The lines to copy are those in the records below that hold the word "Windows".

(Source data)
____

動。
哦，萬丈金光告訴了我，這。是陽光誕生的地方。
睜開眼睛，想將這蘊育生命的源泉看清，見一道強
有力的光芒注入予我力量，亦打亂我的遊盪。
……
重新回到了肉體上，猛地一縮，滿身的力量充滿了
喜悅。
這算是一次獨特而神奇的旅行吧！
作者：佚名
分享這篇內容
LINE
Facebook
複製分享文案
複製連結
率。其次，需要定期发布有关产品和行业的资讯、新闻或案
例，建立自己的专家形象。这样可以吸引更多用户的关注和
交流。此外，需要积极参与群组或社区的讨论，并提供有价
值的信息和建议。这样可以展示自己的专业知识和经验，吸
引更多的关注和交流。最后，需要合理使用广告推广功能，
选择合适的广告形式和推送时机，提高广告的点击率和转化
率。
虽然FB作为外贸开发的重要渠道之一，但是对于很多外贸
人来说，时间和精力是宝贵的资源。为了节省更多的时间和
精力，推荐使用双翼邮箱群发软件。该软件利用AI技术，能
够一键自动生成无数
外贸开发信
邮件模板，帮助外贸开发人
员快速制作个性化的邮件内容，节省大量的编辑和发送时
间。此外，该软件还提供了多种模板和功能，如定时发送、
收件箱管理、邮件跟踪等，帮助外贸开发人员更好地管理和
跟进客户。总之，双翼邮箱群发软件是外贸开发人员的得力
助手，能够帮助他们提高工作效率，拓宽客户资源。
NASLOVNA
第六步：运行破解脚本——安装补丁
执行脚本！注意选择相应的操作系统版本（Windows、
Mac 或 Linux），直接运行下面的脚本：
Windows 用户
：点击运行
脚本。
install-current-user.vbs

____

> _EXERCISE RESULT_:
执行脚本！注意选择相应的操作系统版本（Windows、
Windows 用户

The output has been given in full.